Things started rocky since Saet Byul is hard-headed and Dae Hyun is an orderly boss. He’s not a fan of Saet Byul’s naughty and sometimes unprofessional ways. Since Saet Byul has been eyeing him for years, she planned to make him fall for her. She gets hurt but doesn’t falter when she learned that Dae Hyun is in a relationship with the director of promotions in the head office, Yoo Yeon Joo (Han Sun Hwa), where he actually used to work at before managing a store franchise. Their boss-employee relationship blossoms to friendship and feelings get involved when Dae Hyun questions his worth and Saet Byul finally felt sympathy and caretaking since her father died.

Dae Hyun and Saet Byul. Photo by SBS and Taewon Entertainment.

The show was not warmly received at first and I totally get why. The character of Dae Hyun’s best friend, Dal Sik (Eum Moon Suk) was portrayed as a Jamaican-loving Korean but not done in taste since they made him artificially dark so they were accused of blackface and the use of dreadlocks to denote bad hygiene. I was also disappointed because it was unnecessary. There are other ways to make him interesting without the cultural appropriation. On the other hand, I think it would have clicked to the general audience more if they decreased the comic relief just a little bit. Some were really funny but some were uncalled for, stemming from Dal Sik’s character.

Ji Chang Wook as Choi Dae Hyun. Photo by SBS and Taewon Entertainment.

Moving to the things I loved about the show, there are actually several, which made me think it’s not as bad as people put to be. First off, it had a realistic male lead. We are used to having near-perfect male lead whose strong, smart, dependable, everything that makes us swoon. But Dae Hyun is 30, living with his parents, financially insecure, and in a questionable relationship. Basically the average guy we will see out there. Saet Byul is also relatable with her struggles to get by. Most of us pretend to be adults but deep inside, we feel like we were forced into it. Dae Hyun’s blinded by his love for his girlfriend who takes him for granted. He also learned that there is nothing wrong to be selfish sometimes as taught by Saet Byul because not all people are to be trusted, and he also taught Saet Byul that violence is not always the answer but honesty is. This is the most commendable: their character development because of each other. Saet Byul graduates high school with a GED in her 20s and that is nothing to be ashamed of and she was able to do so because of Dae Hyun’s support. Things did not happen right away as we usually want in a K-drama, it was slowly but surely and no one gets it right anyway in real life. It also excellently depicted how a relationship also fails. Some of us have experience it or heard from our friends how it does due to reasons that pile up, eagerness to move on then finally realizing our worth. I feel like those things have also been overlooked by audiences and concluded early before waiting for the story to unfold.

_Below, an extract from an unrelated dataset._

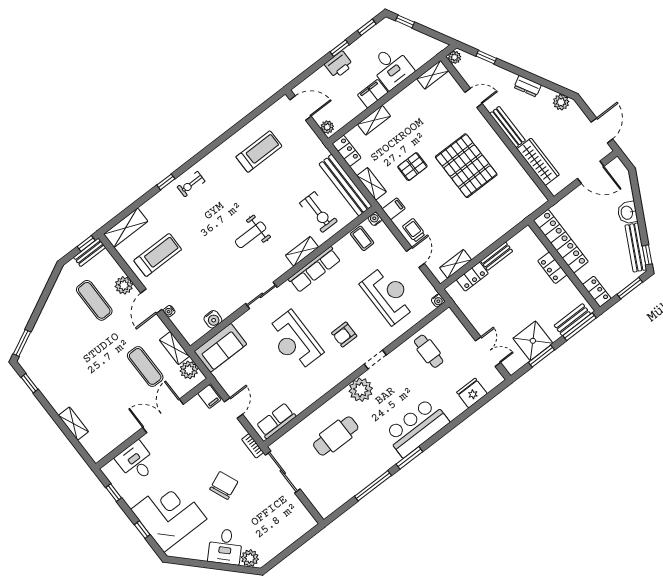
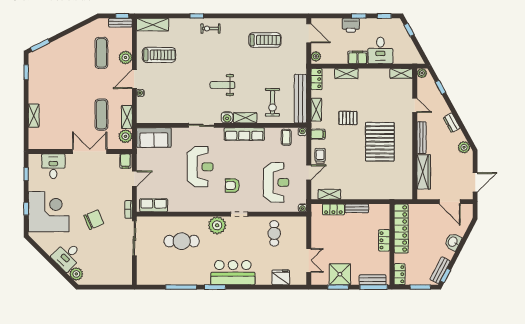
bench: (636, 247) -> (440, 270), width x0.73
water cooler: (213, 319) -> (227, 117), moved
reception desk: (294, 341) -> (200, 167), turned 180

Han Sun Hwa as Yoo Yeon Joo. Photo by SBS and Taewon Entertainment.

Ji Chang Wook and Kim Yoo Jung did well in their roles. I know Wookie fans would prefer him in an action drama but I’m glad he did this because it’s something new from him and you really feel he adjusted to meet the role that is far from most of what he’s done. He was not trying too hard, but he molded Dae Hyun to fit his acting and personality. There’s a bit of strength within Dae Hyun that he accomplished effectively. I also did not feel Kim Yoo Jung was trying too hard for Saet Byul’s catty attitude. I noticed the chemistry was not as strong, just average compared to other shows but appreciate their individual selves.

I would recommend Backstreet Rookie for a K-drama that’s light but also amusing with spice of real life. I also would not blame you if the issues make you uncomfortable – hopefully that the Korean entertainment will learn from. For some reason I finished it within a week, which was surprising because I don’t remember the last time I did that. Must be Wookie’s effect, haha! But the show’s charm will keep you curious enough to watch until the end. Have you watched Backstreet Rookie? Did you like it or did you find it lacking in any way?